§ **Required work**: Your output should be the line that contains "One object in blue, one" and all lines after it in the records, retyped exactly through the last one.

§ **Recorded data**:
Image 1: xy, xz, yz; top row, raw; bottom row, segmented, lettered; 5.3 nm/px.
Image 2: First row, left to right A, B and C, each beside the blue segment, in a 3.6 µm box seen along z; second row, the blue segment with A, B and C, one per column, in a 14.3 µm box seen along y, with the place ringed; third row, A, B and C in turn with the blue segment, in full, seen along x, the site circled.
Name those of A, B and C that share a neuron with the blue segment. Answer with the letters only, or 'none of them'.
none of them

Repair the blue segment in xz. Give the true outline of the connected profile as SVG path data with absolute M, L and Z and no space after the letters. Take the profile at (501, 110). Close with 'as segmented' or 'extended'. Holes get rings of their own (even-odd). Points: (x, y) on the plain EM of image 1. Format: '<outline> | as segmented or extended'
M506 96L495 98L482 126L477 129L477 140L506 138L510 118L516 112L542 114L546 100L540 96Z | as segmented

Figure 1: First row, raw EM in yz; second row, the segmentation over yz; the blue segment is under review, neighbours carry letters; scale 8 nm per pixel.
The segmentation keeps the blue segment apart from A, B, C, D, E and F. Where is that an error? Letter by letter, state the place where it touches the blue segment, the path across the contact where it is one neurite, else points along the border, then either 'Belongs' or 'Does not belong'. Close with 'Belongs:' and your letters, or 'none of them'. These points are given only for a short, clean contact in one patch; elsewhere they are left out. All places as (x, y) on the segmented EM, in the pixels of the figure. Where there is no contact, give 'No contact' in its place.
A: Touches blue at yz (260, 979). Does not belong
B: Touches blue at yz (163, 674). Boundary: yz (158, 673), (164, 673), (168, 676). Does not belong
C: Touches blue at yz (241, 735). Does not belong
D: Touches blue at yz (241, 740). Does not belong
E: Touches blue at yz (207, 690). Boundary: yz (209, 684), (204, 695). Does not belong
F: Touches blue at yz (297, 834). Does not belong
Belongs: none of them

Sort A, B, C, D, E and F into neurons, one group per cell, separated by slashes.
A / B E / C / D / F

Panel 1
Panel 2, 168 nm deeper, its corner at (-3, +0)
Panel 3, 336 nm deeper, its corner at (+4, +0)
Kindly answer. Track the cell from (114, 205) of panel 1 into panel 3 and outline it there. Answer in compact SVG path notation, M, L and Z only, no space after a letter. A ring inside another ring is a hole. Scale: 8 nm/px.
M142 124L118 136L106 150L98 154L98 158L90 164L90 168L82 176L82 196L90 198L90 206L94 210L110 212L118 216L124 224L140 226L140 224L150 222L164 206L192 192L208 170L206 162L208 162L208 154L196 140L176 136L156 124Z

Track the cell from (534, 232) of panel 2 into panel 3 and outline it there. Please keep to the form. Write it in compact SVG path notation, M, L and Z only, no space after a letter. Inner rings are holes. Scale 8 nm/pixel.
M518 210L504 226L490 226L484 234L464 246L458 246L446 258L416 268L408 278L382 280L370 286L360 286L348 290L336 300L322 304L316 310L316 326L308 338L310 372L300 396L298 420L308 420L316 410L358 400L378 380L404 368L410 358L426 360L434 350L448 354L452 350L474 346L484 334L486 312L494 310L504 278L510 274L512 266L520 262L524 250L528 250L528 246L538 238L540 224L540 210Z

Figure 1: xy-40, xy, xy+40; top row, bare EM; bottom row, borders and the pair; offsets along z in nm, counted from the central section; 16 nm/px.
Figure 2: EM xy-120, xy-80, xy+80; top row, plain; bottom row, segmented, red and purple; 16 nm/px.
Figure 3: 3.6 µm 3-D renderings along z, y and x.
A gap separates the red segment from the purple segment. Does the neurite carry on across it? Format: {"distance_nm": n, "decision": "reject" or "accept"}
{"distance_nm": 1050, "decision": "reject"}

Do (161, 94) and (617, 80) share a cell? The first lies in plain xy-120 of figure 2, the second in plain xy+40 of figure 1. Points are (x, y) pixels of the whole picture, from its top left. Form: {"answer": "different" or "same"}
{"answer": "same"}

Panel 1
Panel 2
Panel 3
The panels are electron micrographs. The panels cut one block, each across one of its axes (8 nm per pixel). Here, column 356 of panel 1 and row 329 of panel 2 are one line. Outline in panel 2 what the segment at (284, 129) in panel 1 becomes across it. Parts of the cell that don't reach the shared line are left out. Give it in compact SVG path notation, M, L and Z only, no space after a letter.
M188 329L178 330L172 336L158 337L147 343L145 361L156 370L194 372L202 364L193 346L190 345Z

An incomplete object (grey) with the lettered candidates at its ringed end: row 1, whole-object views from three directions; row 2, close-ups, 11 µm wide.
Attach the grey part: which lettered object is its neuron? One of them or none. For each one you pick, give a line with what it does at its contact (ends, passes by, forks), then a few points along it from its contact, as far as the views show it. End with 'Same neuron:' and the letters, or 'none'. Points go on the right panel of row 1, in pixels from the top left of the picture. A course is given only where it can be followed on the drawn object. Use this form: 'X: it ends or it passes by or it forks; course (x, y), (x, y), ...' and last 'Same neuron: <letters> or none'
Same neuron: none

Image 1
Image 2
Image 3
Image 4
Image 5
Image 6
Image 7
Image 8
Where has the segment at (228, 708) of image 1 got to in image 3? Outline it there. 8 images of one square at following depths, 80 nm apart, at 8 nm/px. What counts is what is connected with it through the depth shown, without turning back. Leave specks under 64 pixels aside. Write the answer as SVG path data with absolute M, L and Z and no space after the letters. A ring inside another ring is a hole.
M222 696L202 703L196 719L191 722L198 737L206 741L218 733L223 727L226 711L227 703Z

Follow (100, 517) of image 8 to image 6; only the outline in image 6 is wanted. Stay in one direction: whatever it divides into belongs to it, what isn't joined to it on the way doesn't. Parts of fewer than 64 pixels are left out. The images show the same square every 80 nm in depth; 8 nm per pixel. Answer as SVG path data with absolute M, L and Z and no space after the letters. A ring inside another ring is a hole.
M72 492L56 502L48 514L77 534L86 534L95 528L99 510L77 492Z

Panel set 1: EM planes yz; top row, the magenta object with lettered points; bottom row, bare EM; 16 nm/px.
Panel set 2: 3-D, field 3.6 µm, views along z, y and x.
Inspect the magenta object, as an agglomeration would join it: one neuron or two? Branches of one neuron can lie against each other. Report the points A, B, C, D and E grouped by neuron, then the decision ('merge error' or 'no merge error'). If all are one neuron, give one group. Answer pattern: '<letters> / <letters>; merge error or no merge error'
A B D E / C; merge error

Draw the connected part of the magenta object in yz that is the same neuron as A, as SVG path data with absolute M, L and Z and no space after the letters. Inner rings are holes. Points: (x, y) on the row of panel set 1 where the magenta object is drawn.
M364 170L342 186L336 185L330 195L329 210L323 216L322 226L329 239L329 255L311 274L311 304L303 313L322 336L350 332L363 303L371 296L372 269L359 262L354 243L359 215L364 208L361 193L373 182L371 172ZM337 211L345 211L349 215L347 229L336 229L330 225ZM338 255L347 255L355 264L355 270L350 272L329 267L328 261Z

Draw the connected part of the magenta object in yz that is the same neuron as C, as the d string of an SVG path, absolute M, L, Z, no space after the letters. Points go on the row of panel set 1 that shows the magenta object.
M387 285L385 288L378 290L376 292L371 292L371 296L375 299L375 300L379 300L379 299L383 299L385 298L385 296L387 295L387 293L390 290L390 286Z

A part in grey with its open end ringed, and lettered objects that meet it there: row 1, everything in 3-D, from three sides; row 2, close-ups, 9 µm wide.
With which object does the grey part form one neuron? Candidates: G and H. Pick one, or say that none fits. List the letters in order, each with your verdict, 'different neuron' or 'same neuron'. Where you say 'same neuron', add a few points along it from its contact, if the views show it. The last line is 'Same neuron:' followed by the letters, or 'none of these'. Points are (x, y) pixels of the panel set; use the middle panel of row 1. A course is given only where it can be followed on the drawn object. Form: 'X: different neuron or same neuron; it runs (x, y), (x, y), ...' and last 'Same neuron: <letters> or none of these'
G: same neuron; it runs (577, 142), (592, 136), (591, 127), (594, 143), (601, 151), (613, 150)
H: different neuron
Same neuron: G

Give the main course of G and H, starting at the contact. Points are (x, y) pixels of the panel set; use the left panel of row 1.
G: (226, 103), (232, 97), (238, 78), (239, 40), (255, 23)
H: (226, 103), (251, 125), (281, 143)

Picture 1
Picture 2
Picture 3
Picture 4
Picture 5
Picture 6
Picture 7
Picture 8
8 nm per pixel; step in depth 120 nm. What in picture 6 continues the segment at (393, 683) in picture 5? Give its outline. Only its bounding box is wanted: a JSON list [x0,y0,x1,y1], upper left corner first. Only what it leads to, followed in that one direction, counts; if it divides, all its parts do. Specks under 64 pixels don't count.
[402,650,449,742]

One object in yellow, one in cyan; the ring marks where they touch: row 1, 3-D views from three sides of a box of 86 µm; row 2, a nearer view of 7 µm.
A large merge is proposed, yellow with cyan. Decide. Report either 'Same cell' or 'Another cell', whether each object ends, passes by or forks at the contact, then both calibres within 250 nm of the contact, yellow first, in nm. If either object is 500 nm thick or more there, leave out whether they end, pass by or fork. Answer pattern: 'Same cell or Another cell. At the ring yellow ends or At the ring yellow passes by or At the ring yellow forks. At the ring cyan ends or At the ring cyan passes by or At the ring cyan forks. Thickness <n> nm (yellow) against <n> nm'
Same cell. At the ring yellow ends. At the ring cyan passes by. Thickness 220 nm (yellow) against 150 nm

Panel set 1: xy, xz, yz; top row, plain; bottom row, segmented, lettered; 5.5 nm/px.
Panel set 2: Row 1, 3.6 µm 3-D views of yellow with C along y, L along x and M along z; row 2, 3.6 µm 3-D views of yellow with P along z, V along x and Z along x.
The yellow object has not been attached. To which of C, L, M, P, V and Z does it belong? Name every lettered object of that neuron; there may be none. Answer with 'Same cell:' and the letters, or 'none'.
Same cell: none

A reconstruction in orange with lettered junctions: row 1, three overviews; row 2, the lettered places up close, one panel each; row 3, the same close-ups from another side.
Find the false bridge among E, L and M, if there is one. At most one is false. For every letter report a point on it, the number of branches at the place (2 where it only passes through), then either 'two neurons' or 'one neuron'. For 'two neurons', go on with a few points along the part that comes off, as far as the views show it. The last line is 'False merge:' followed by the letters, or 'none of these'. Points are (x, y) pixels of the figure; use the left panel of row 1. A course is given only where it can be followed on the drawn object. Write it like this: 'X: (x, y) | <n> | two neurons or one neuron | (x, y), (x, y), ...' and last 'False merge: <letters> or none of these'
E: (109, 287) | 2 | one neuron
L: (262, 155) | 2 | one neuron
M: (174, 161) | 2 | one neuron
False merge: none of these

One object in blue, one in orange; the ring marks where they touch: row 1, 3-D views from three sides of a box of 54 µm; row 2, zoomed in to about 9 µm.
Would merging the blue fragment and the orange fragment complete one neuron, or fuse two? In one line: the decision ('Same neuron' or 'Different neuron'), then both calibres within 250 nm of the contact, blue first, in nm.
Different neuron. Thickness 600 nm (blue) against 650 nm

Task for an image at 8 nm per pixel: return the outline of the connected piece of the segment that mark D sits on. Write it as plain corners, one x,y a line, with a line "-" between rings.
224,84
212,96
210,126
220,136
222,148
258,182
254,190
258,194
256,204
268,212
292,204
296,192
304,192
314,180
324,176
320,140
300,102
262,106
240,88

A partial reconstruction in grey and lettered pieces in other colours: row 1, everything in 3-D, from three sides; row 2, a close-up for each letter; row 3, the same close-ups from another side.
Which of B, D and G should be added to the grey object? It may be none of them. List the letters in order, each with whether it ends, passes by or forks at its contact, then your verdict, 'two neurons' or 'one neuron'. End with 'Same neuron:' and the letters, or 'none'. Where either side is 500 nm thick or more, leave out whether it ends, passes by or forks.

§ **Your response**:
One object in blue, one in orange; the ring marks where they touch: row 1, 3-D views from three sides of a box of 54 µm; row 2, zoomed in to about 9 µm.
Would merging the blue fragment and the orange fragment complete one neuron, or fuse two? In one line: the decision ('Same neuron' or 'Different neuron'), then both calibres within 250 nm of the contact, blue first, in nm.
Different neuron. Thickness 600 nm (blue) against 650 nm

Task for an image at 8 nm per pixel: return the outline of the connected piece of the segment that mark D sits on. Write it as plain corners, one x,y a line, with a line "-" between rings.
224,84
212,96
210,126
220,136
222,148
258,182
254,190
258,194
256,204
268,212
292,204
296,192
304,192
314,180
324,176
320,140
300,102
262,106
240,88

A partial reconstruction in grey and lettered pieces in other colours: row 1, everything in 3-D, from three sides; row 2, a close-up for each letter; row 3, the same close-ups from another side.
Which of B, D and G should be added to the grey object? It may be none of them. List the letters in order, each with whether it ends, passes by or forks at its contact, then your verdict, 'two neurons' or 'one neuron'. End with 'Same neuron:' and the letters, or 'none'. Where either side is 500 nm thick or more, leave out whether it ends, passes by or forks.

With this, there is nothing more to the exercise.